**Directions:**
Retype the Geany mailing-list post character for character, between "[Geany-Users] Geany templates" and "done in Geany?", inclusive.

**Source excerpt:**

::::

[Geany-Users] Geany templates

rch rch at xxxxx
Thu Nov 12 04:48:22 UTC 2015


Suggestion:-
What's the chance of an online Geany Cook Book
with recipes for all the less obvious ways
of getting things done in Geany?

Suggest follow the example of the Perl Cookbook
http://my.safaribooksonline.com/0596003137
i.e.

**i.j Recipe**

    _Problem_
        Lorem ipsum dolor sit amet,
        consectetur adipisicing elit,

    _Solution_
        sed doeiusmod tempor incididunt
        ut labore et dolore magna aliqua.

    _Discussion_
        Ut enimad minim veniam,
        …

and with text in plain english :-).

RichardH

--


On 11/12/2015 12:47 AM, Lex Trotman wrote:
> On 12 November 2015 at 01:46, Little Girl <littlergirl at gmail.com> wrote:
>> Hey there,
>>
>> Lex Trotman wrote:
>>
>>> On 11 November 2015 at 15:04, Little Girl <littlergirl at gmail.com>
>>> wrote:
>>
>>>>  Notice that the first one does expand perfectly when you save
>>>> the file. As for the opening and closing brace wildcards in
>>>> {ob}{untitled}{cb}, that could be because the command wildcard
>>>> literally runs a command in the shell and then sends its output
>>>> back into Geany. Since the Geany wildcards are unknown to the
>>>> shell, it either ignores them or has an error (not sure).

::::

**Stored records:**
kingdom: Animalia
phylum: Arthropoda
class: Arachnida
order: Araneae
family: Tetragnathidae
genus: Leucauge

::::

**Complete output:**
[Geany-Users] Geany templates

rch rch at xxxxx
Thu Nov 12 04:48:22 UTC 2015


Suggestion:-
What's the chance of an online Geany Cook Book
with recipes for all the less obvious ways
of getting things done in Geany?